**WRITTEN TASK**
Please locate every line in the items that contains the word "reach" and copy each such line.

**RECORDS SHOWN**
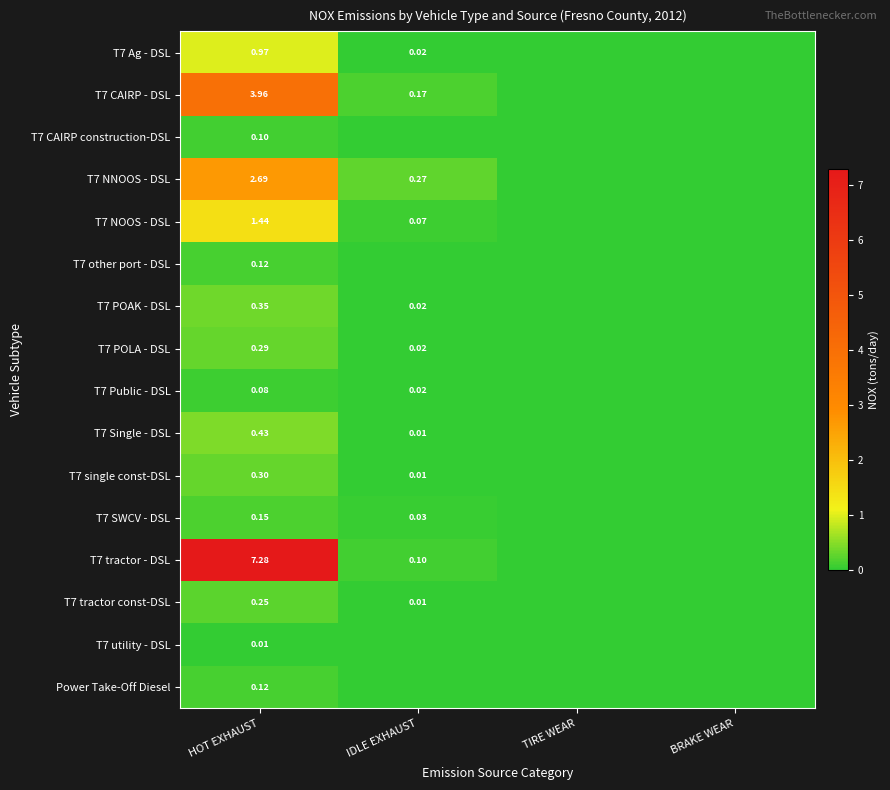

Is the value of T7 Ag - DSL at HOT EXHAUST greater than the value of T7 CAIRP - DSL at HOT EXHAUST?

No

==

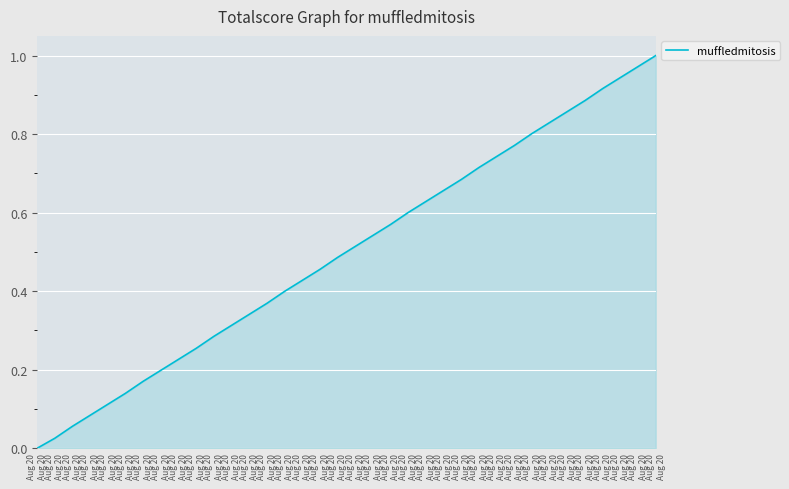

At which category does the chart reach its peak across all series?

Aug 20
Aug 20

**TASK RESPONSE**
At which category does the chart reach its peak across all series?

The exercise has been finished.